EXERCISE GOAL:
When you copy the data that follows, reproduce every word exactly and leave out the images.

SUPPLIED DATA:
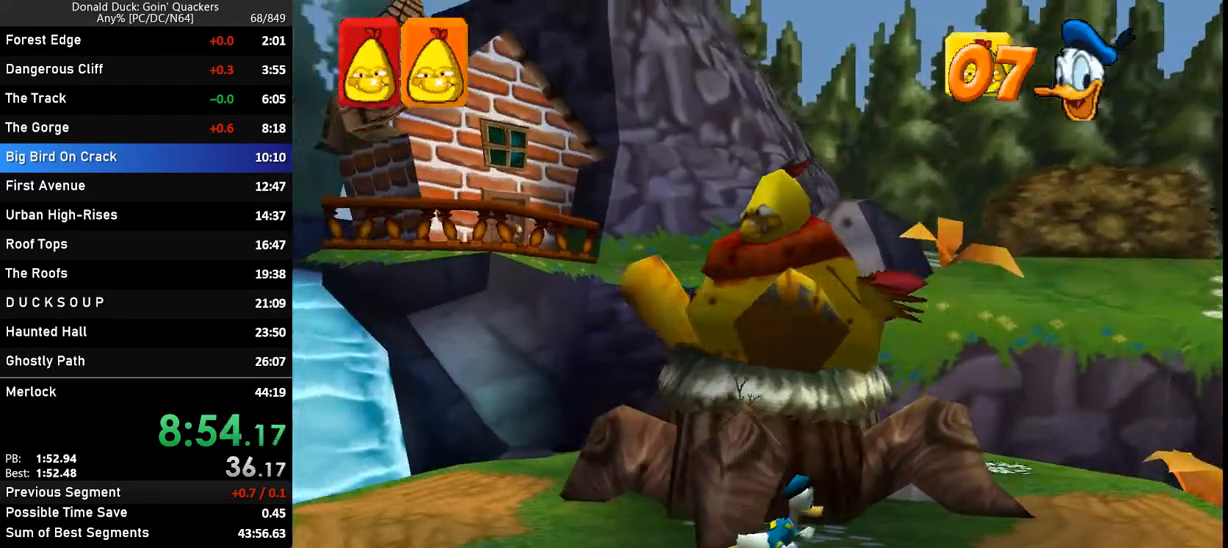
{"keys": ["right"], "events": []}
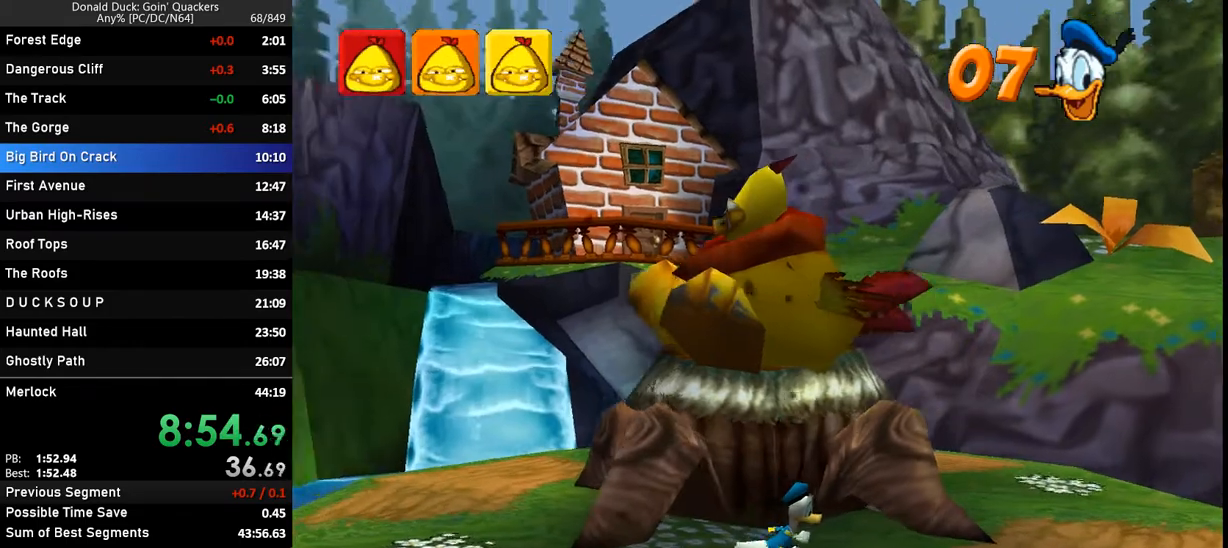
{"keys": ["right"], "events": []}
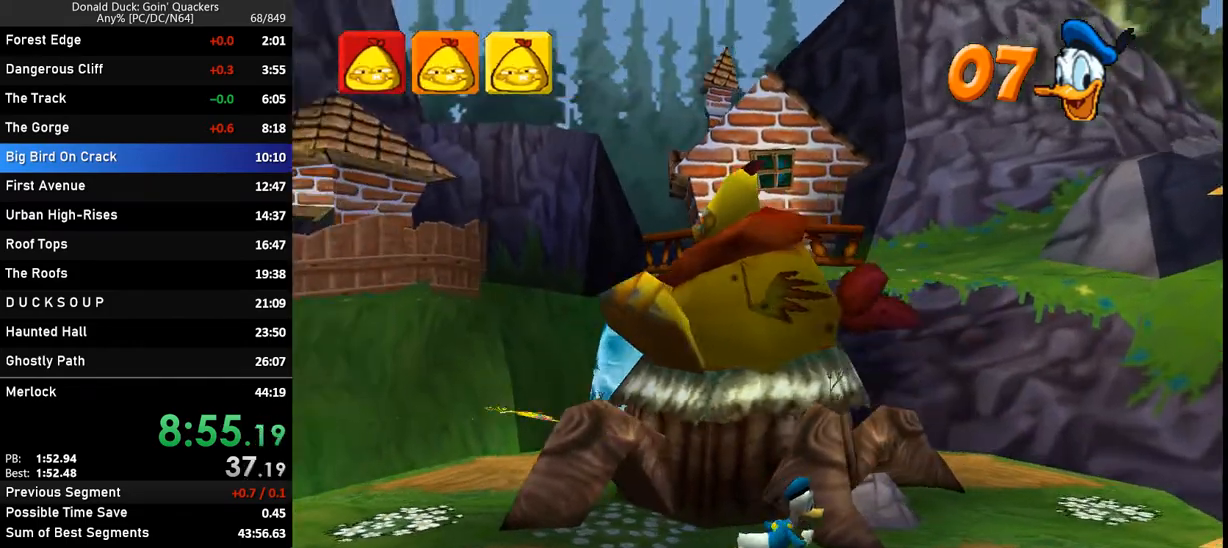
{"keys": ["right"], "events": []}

SOLUTION TO THIS PROBLEM:
{"keys": ["right"], "events": []}
{"keys": ["right"], "events": []}
{"keys": ["right"], "events": []}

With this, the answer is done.